FORMANT AND FUNDAMENTAL FREQUENCY ANALYSIS

This lab session compares two methods for formant analysis and two methods for fundamental frequency analysis on a continuous utterance. Fixed-frame LPC analysis is compared with pitch-synchronous LPC analysis for formant frequency estimation. The time-domain autocorrelation is compared with the cepstrum method for fundamental frequency analysis.

1. Time-domain fundamental frequency analysis: autocorrelation

(i) Acquire an utterance of about a dozen words at 20000 samples/second with a simultaneous Laryngograph input. This will generate our 'reference' fundamental trace.

(ii) Use the 'HQtx' and the 'fx' programs to convert Lx to Tx and Tx to Fx for display.

(iii) Use the 'fxac' program to estimate a fundamental frequency trace by the autocorrelation method. Compare the two traces. In which areas does the autocorrelation method fail? Use the option to store the autocorrelation function for display and study the areas where the method failed.

2. Frequency-domain fundamental frequency analysis: cesptrum

(i) Use same utterance as 1.

(ii) Use the 'fxcep' program to estimate a fundamental frequency trace using the cepstrum method. Compare the trace to the reference trace. In which areas does the cepstrum method fail? Use the option to store the cestrum function for display and study the areas where the method failed.
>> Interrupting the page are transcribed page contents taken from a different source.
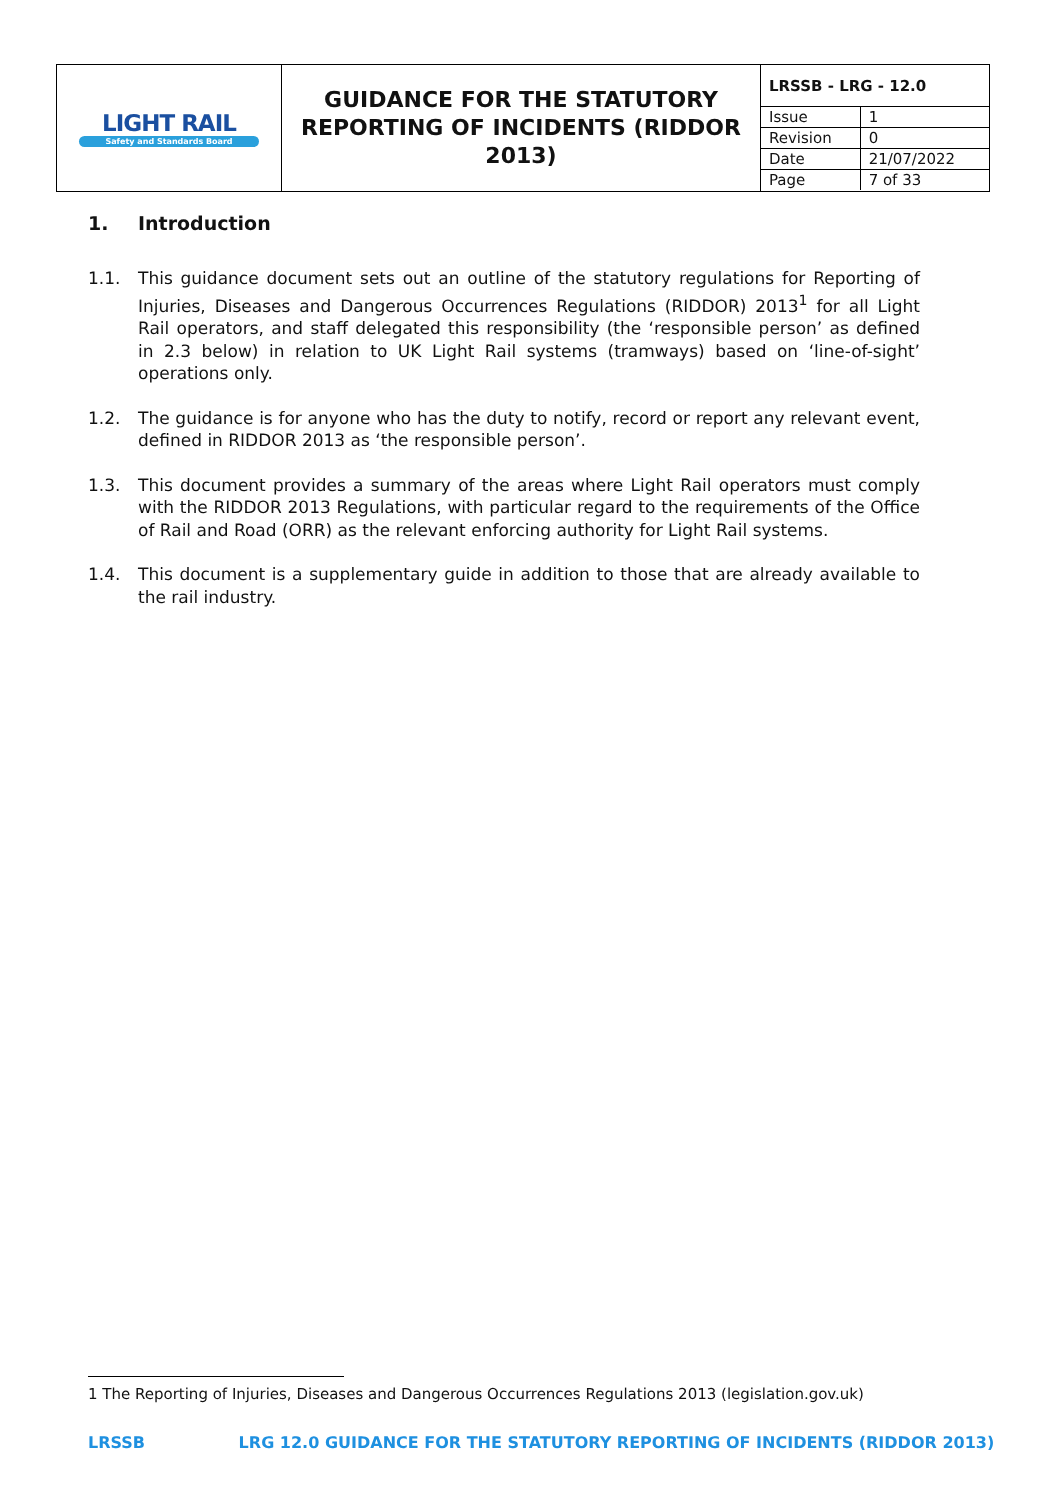| LIGHT RAIL Safety and Standards Board | GUIDANCE FOR THE STATUTORY REPORTING OF INCIDENTS (RIDDOR 2013) | / LRSSB - LRG - 12.0 / / / Issue / 1 / / Revision / 0 / / Date / 21/07/2022 / / Page / 7 of 33 / |
1. Introduction
1.1. This guidance document sets out an outline of the statutory regulations for Reporting of Injuries, Diseases and Dangerous Occurrences Regulations (RIDDOR) 2013<sup>1</sup> for all Light Rail operators, and staff delegated this responsibility (the ‘responsible person’ as defined in 2.3 below) in relation to UK Light Rail systems (tramways) based on ‘line-of-sight’ operations only.
1.2. The guidance is for anyone who has the duty to notify, record or report any relevant event, defined in RIDDOR 2013 as ‘the responsible person’.
1.3. This document provides a summary of the areas where Light Rail operators must comply with the RIDDOR 2013 Regulations, with particular regard to the requirements of the Office of Rail and Road (ORR) as the relevant enforcing authority for Light Rail systems.
1.4. This document is a supplementary guide in addition to those that are already available to the rail industry.
1 The Reporting of Injuries, Diseases and Dangerous Occurrences Regulations 2013 (legislation.gov.uk)
LRSSB LRG 12.0 GUIDANCE FOR THE STATUTORY REPORTING OF INCIDENTS (RIDDOR 2013)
(iii) Compare the results of the two methods. Which appears to be superior for your utterance?

3. Fixed-frame formant analysis

(i) Use the same utterance as 1.

(ii) Downsample the utterance to a rate of 10,000 samples/second. Use the 'resamp' program.

(iii) Run the 'fmanal' program with a window size of 20ms and a step size of 10ms to get a set of formant estimates. Study the results. Where does the program produce good estimates and where does it fail? When it does fail, what are the common consequences?

4. Pitch-synchronous formant analysis

(i) Use the same downsampled utterance as 3.

(ii) Run the fmanal program with the '-t0' switch to force pitch-synchronous analysis. Compare the two sets of formant estimates. Which appears to be superior for your utterance? In what circumstances are the pitch-synchronous estimates better or worse than the fixed-frame estimates?

5. Formant tracking

(i) Formant track the estimates produced in 3. and 4. using the 'fmtrack' program in combination with the best fundamental frequency trace. Compare the two sets of tracked formants, which seems superior?

(ii) Resynthesize the utterance from the better formant tracks using the 'soft' (software formant synthesizer) program. How does it compare with the original?